**Problem**
Report each line of the material below that contains the string "data", copying every such line in full.

**Provided records**

BEGIN

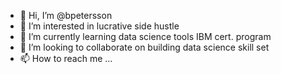 - 👋 Hi, I’m @bpetersson
- 👀 I’m interested in lucrative side hustle
- 🌱 I’m currently learning data science tools IBM cert. program
- 💞️ I’m looking to collaborate on building data science skill set
- 📫 How to reach me ...

<!---
bpetersson/bpetersson is a ✨ special ✨ repository because its `README.md` (this file) appears on your GitHub profile.
You can click the Preview link to take a look at your changes.
--->

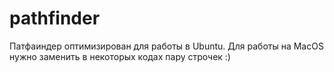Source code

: # pathfinder
Патфаиндер оптимизирован для работы в Ubuntu. Для работы на MacOS нужно заменить в некоторых кодах пару строчек :)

END

**Reply**
- 🌱 I’m currently learning data science tools IBM cert. program
- 💞️ I’m looking to collaborate on building data science skill set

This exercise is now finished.